Roger laid his pipe down with a scowl. "Pshaw, Charley, you're foolish! What could be Ernest's object in deceiving me? He's as honest as daylight. He knew I was desperate and wouldn't care where he got the money as long as there were no strings to it."
Charley flushed painfully. "I don't blame you for feeling that way. That's why I wanted to see the papers in the matter."
"And why should Werner," asked Roger, "put money into a thing he never saw, when—Oh rot, Charley! I thought you had a mind like a nice fellow—above such hen rubbish."
"My mind is feminine through and through," returned Charley. "I knew you'd scold me.
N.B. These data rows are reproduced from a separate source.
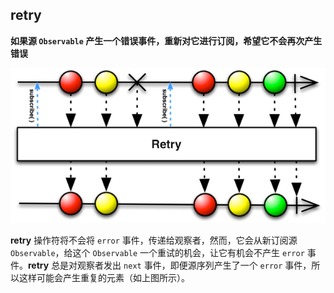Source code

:## retry

**如果源 `Observable` 产生一个错误事件，重新对它进行订阅，希望它不会再次产生错误**

![](/assets/Operator/Operators/retry.png)

**retry** 操作符将不会将 `error` 事件，传递给观察者，然而，它会从新订阅源 `Observable`，给这个 `Observable` 一个重试的机会，让它有机会不产生 `error` 事件。**retry** 总是对观察者发出 `next` 事件，即便源序列产生了一个 `error` 事件，所以这样可能会产生重复的元素（如上图所示）。
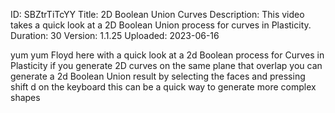 ID: SBZtrTiTcYY
Title: 2D Boolean Union Curves
Description: This video takes a quick look at a 2D Boolean Union process for curves in Plasticity.
Duration: 30
Version: 1.1.25
Uploaded: 2023-06-16

yum yum Floyd here with a quick look at
a 2d Boolean process for Curves in Plasticity
if you generate 2D curves on
the same plane that overlap you can
generate a 2d Boolean Union result by
selecting the faces and pressing shift d
on the keyboard this can be a quick way
to generate more complex shapes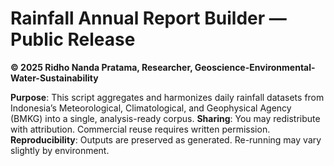 # **Rainfall Annual Report Builder** — Public Release

**© 2025 Ridho Nanda Pratama, Researcher, Geoscience-Environmental-Water-Sustainability**

**Purpose**: This script aggregates and harmonizes daily rainfall datasets from Indonesia’s Meteorological, Climatological, and Geophysical Agency (BMKG) into a single, analysis-ready corpus.
**Sharing**: You may redistribute with attribution. Commercial reuse requires written permission.
**Reproducibility**: Outputs are preserved as generated. Re-running may vary slightly by environment.
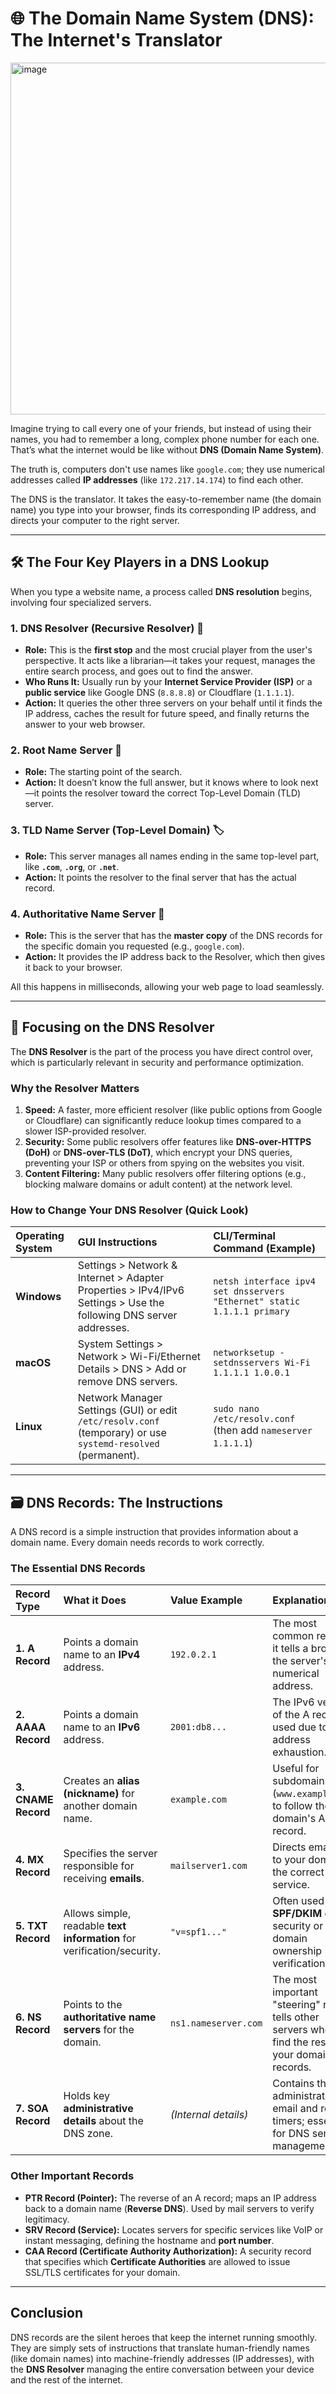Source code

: # 🌐 The Domain Name System (DNS): The Internet's Translator
<img width="1000" height="563" alt="image" src="https://github.com/user-attachments/assets/fffc958e-f769-4ed8-bd9b-436b71b31c4b" />

Imagine trying to call every one of your friends, but instead of using their names, you had to remember a long, complex phone number for each one. That’s what the internet would be like without **DNS (Domain Name System)**.

The truth is, computers don't use names like `google.com`; they use numerical addresses called **IP addresses** (like `172.217.14.174`) to find each other.

The DNS is the translator. It takes the easy-to-remember name (the domain name) you type into your browser, finds its corresponding IP address, and directs your computer to the right server.

---

## 🛠️ The Four Key Players in a DNS Lookup

When you type a website name, a process called **DNS resolution** begins, involving four specialized servers.

### 1. DNS Resolver (Recursive Resolver) 🎯

* **Role:** This is the **first stop** and the most crucial player from the user's perspective. It acts like a librarian—it takes your request, manages the entire search process, and goes out to find the answer.
* **Who Runs It:** Usually run by your **Internet Service Provider (ISP)** or a **public service** like Google DNS (`8.8.8.8`) or Cloudflare (`1.1.1.1`).
* **Action:** It queries the other three servers on your behalf until it finds the IP address, caches the result for future speed, and finally returns the answer to your web browser.

### 2. Root Name Server 🌲

* **Role:** The starting point of the search.
* **Action:** It doesn’t know the full answer, but it knows where to look next—it points the resolver toward the correct Top-Level Domain (TLD) server.

### 3. TLD Name Server (Top-Level Domain) 🏷️

* **Role:** This server manages all names ending in the same top-level part, like **`.com`**, **`.org`**, or **`.net`**.
* **Action:** It points the resolver to the final server that has the actual record.

### 4. Authoritative Name Server 👑

* **Role:** This is the server that has the **master copy** of the DNS records for the specific domain you requested (e.g., `google.com`).
* **Action:** It provides the IP address back to the Resolver, which then gives it back to your browser.

All this happens in milliseconds, allowing your web page to load seamlessly.

---

## 🛑 Focusing on the DNS Resolver

The **DNS Resolver** is the part of the process you have direct control over, which is particularly relevant in security and performance optimization.

### Why the Resolver Matters

1.  **Speed:** A faster, more efficient resolver (like public options from Google or Cloudflare) can significantly reduce lookup times compared to a slower ISP-provided resolver.
2.  **Security:** Some public resolvers offer features like **DNS-over-HTTPS (DoH)** or **DNS-over-TLS (DoT)**, which encrypt your DNS queries, preventing your ISP or others from spying on the websites you visit.
3.  **Content Filtering:** Many public resolvers offer filtering options (e.g., blocking malware domains or adult content) at the network level.

### How to Change Your DNS Resolver (Quick Look)

| Operating System | GUI Instructions | CLI/Terminal Command (Example) |
| :--- | :--- | :--- |
| **Windows** | Settings > Network & Internet > Adapter Properties > IPv4/IPv6 Settings > Use the following DNS server addresses. | `netsh interface ipv4 set dnsservers "Ethernet" static 1.1.1.1 primary` |
| **macOS** | System Settings > Network > Wi-Fi/Ethernet Details > DNS > Add or remove DNS servers. | `networksetup -setdnsservers Wi-Fi 1.1.1.1 1.0.0.1` |
| **Linux** | Network Manager Settings (GUI) or edit `/etc/resolv.conf` (temporary) or use `systemd-resolved` (permanent). | `sudo nano /etc/resolv.conf` (then add `nameserver 1.1.1.1`) |

---

## 🗃️ DNS Records: The Instructions

A DNS record is a simple instruction that provides information about a domain name. Every domain needs records to work correctly.

### The Essential DNS Records

| Record Type | What it Does | Value Example | Explanation |
| :--- | :--- | :--- | :--- |
| **1. A Record** | Points a domain name to an **IPv4** address. | `192.0.2.1` | The most common record; it tells a browser the server's numerical address. |
| **2. AAAA Record** | Points a domain name to an **IPv6** address. | `2001:db8...` | The IPv6 version of the A record, used due to IPv4 address exhaustion. |
| **3. CNAME Record** | Creates an **alias (nickname)** for another domain name. | `example.com` | Useful for subdomains (`www.example.com`) to follow the main domain's A record. |
| **4. MX Record** | Specifies the server responsible for receiving **emails**. | `mailserver1.com` | Directs email sent to your domain to the correct mail service. |
| **5. TXT Record** | Allows simple, readable **text information** for verification/security. | `"v=spf1..."` | Often used for **SPF/DKIM** email security or domain ownership verification. |
| **6. NS Record** | Points to the **authoritative name servers** for the domain. | `ns1.nameserver.com` | The most important "steering" record; tells other servers where to find the rest of your domain's records. |
| **7. SOA Record** | Holds key **administrative details** about the DNS zone. | *(Internal details)* | Contains the administrator's email and refresh timers; essential for DNS server management. |

### Other Important Records

* **PTR Record (Pointer):** The reverse of an A record; maps an IP address back to a domain name (**Reverse DNS**). Used by mail servers to verify legitimacy.
* **SRV Record (Service):** Locates servers for specific services like VoIP or instant messaging, defining the hostname and **port number**.
* **CAA Record (Certificate Authority Authorization):** A security record that specifies which **Certificate Authorities** are allowed to issue SSL/TLS certificates for your domain.

---

## Conclusion

DNS records are the silent heroes that keep the internet running smoothly. They are simply sets of instructions that translate human-friendly names (like domain names) into machine-friendly addresses (IP addresses), with the **DNS Resolver** managing the entire conversation between your device and the rest of the internet.
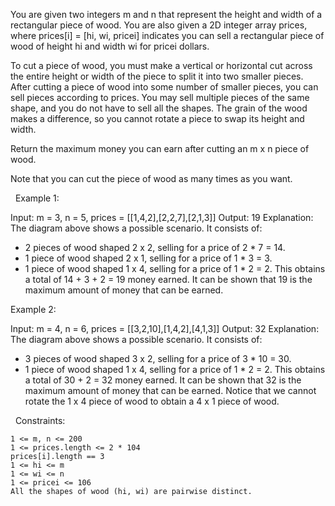 You are given two integers m and n that represent the height and width of a rectangular piece of wood. You are also given a 2D integer array prices, where prices[i] = [hi, wi, pricei] indicates you can sell a rectangular piece of wood of height hi and width wi for pricei dollars.

To cut a piece of wood, you must make a vertical or horizontal cut across the entire height or width of the piece to split it into two smaller pieces. After cutting a piece of wood into some number of smaller pieces, you can sell pieces according to prices. You may sell multiple pieces of the same shape, and you do not have to sell all the shapes. The grain of the wood makes a difference, so you cannot rotate a piece to swap its height and width.

Return the maximum money you can earn after cutting an m x n piece of wood.

Note that you can cut the piece of wood as many times as you want.

 
Example 1:

Input: m = 3, n = 5, prices = [[1,4,2],[2,2,7],[2,1,3]]
Output: 19
Explanation: The diagram above shows a possible scenario. It consists of:
- 2 pieces of wood shaped 2 x 2, selling for a price of 2 * 7 = 14.
- 1 piece of wood shaped 2 x 1, selling for a price of 1 * 3 = 3.
- 1 piece of wood shaped 1 x 4, selling for a price of 1 * 2 = 2.
This obtains a total of 14 + 3 + 2 = 19 money earned.
It can be shown that 19 is the maximum amount of money that can be earned.


Example 2:

Input: m = 4, n = 6, prices = [[3,2,10],[1,4,2],[4,1,3]]
Output: 32
Explanation: The diagram above shows a possible scenario. It consists of:
- 3 pieces of wood shaped 3 x 2, selling for a price of 3 * 10 = 30.
- 1 piece of wood shaped 1 x 4, selling for a price of 1 * 2 = 2.
This obtains a total of 30 + 2 = 32 money earned.
It can be shown that 32 is the maximum amount of money that can be earned.
Notice that we cannot rotate the 1 x 4 piece of wood to obtain a 4 x 1 piece of wood.

 
Constraints:


	1 <= m, n <= 200
	1 <= prices.length <= 2 * 104
	prices[i].length == 3
	1 <= hi <= m
	1 <= wi <= n
	1 <= pricei <= 106
	All the shapes of wood (hi, wi) are pairwise distinct.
But promise me one thing—that you'll ask Ernest to let you see the contracts."
"I'll do that, of course. I should have done it before. That's being only businesslike."
The opportunity for the request came at the breakfast table but in a manner different from what Roger had planned.
"Somebody ought to take Mrs. von Minden's tent down," said Charley. "It looks stark lonely now at the dismantled plant."
"By the way," exclaimed Ernest, "Roger, we never sent that poor fellow's papers to a German Consul. But it's just as well. When I saw Werner in New York it turned out that he knew Von Minden. He said he'd forward his papers to the proper persons."
"How on earth did he know Crazy Dutch?" asked Roger.